▸ Task description:
If a line in the listing below includes the word "update", pick it out.

▸ Records shown:
━━━━━━━━
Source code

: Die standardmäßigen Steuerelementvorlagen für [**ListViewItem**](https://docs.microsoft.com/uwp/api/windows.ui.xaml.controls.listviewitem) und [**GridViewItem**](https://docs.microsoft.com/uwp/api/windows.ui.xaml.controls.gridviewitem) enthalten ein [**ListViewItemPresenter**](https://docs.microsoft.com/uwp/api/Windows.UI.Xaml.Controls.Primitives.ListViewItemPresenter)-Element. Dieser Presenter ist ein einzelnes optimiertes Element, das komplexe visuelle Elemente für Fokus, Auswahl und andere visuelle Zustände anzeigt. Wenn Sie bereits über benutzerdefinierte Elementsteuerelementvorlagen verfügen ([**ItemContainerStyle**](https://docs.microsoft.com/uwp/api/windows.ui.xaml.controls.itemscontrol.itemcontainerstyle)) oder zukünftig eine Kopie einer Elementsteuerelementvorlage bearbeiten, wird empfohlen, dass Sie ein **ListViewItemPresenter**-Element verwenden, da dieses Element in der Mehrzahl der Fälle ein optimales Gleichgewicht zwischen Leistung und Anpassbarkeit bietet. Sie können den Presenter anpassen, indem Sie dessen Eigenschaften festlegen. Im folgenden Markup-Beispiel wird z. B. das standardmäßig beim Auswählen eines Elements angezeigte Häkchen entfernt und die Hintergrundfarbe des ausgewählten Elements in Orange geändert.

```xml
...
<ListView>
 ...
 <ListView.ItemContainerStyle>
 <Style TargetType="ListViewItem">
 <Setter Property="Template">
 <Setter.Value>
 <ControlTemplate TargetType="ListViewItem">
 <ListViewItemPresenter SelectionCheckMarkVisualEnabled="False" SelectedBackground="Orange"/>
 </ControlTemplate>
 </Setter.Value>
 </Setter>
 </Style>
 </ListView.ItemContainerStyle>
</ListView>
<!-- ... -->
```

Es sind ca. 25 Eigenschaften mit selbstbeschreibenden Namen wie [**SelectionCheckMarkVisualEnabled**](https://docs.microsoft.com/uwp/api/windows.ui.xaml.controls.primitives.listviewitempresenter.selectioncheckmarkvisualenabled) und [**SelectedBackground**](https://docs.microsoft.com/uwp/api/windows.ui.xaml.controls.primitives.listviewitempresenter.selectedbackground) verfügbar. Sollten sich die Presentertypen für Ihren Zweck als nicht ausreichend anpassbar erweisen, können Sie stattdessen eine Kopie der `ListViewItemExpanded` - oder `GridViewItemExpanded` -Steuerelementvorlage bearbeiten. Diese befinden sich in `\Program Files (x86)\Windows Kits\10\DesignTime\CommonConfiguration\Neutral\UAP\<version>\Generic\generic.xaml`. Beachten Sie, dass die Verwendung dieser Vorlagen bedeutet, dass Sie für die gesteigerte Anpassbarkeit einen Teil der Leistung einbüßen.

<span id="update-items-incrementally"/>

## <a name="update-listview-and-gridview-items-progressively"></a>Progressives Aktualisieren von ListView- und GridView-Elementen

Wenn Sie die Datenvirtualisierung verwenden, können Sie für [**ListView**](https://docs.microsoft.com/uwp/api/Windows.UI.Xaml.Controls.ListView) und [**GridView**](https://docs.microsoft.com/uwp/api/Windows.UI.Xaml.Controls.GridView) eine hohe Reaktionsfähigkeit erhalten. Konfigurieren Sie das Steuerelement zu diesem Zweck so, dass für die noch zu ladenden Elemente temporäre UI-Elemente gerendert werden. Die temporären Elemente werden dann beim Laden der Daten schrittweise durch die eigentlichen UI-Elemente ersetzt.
━━━━━━━━
▸ Answer space:
<span id="update-items-incrementally"/>
## <a name="update-listview-and-gridview-items-progressively"></a>Progressives Aktualisieren von ListView- und GridView-Elementen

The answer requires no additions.